German cover:
Strange translation choice abounds here – I read this as “Thoughts about Christa T,” but the novel does discuss the word “Sehnsucht” a few times as well. So who knows!
(Photo: https://www.amazon.com/Nachdenken-Uber-Christa-T-German/dp/3630610315)
An odd little book from an East German writer, this book feels in some ways similar to Elena Ferrante, especially the earlier novels from the Neapolitan Novels, as well as novels by Magda Szabo. It’s a curious book for numerous reasons. One, it’s a book that appears on David Bowie’s 100 books every one should read list that Duncan Jones put out a year or so after his father died. This list, among other things, is both eclectic and curated, but also quite good. Two, it’s a book that was published in East Germany, and while every book is both a reflection of and a critique the culture that produces it, it’s not exactly a dire critique of the country. Nevertheless, it was moderately suppressed within the East (specifically it was in a kind of restricted/limited release), and unlike other, say Soviet or Communist literature, it’s actually quite striking and interesting as a novel, so much as an artifact. And my language is imprecise: this is not a Communist text, just simply a text produced within a Communist country and a text that does not happen to be expressly anti-Communist in its make up.
It’s a book about female friendship, specifically two women who knew each other as girls and then later as young women in college. This is also a fragmented or impressionistic set of vignettes, conversations, and abstract-feeling scenes that do not fully meet up in a fully formed plot, so much as the collections of connections made by the narrator as she considers her friendship. It’s strange, interested, slightly frustrated and confused read, and it’s also deeply sympathetic and probing.
Here’s an example of the text:
What does the world need to become perfect?
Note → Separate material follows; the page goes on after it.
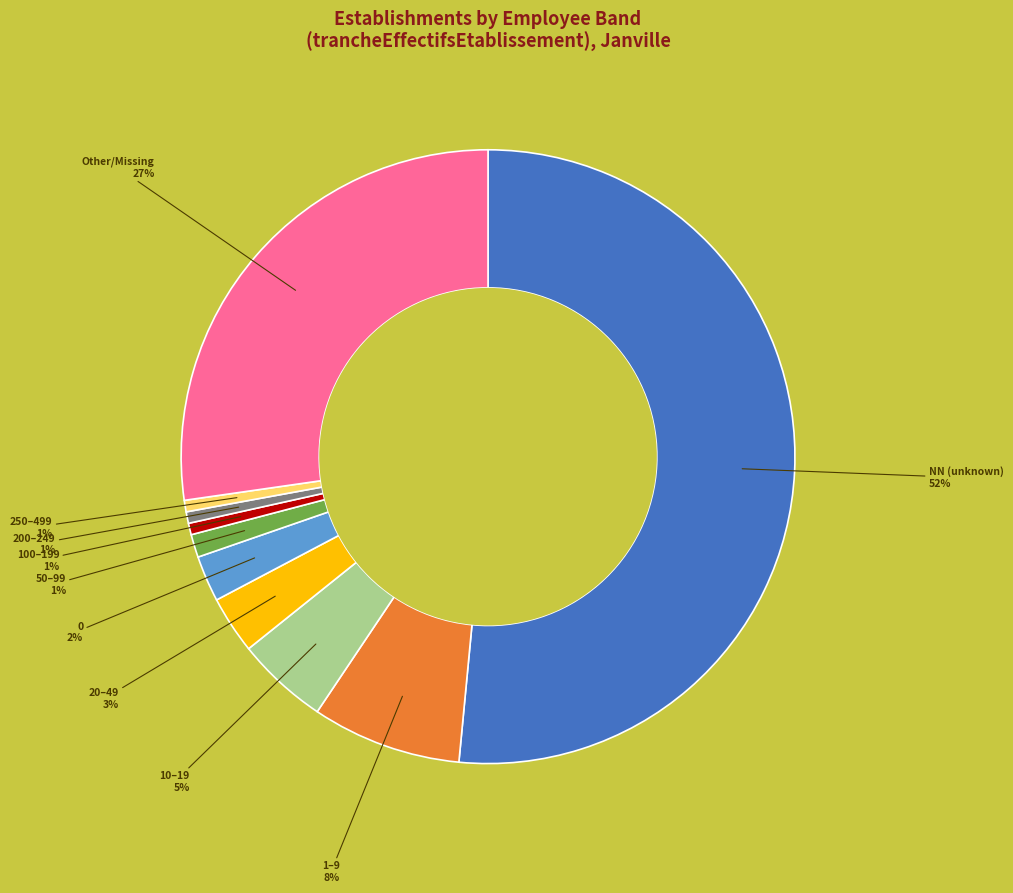

Is there a majority slice in this chart?

Yes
This and this alone was the question which wrapped up in herself; but more deeply still it was the presumptuous hope that she, Christa T. herself, might be necessary for the world’s perfection. Nothing less than this could validate her life; the presumption is, of course, a daring one, and the great danger was that she might overtax herself. They weren’t empty, the warnings that came from her sister, who has stayed loyal to her village school and is even on the verge of a sensible marriage. Christa T., in the letters she writes to her, vacillates between envious admiration–how efficient she is, her sister, she gets a hold on life, doesn’t abandon herself to fruitless pondering–and the reproach that her sister is satisfied too easily and too, is resigning herself, not getting out of herself all that she might.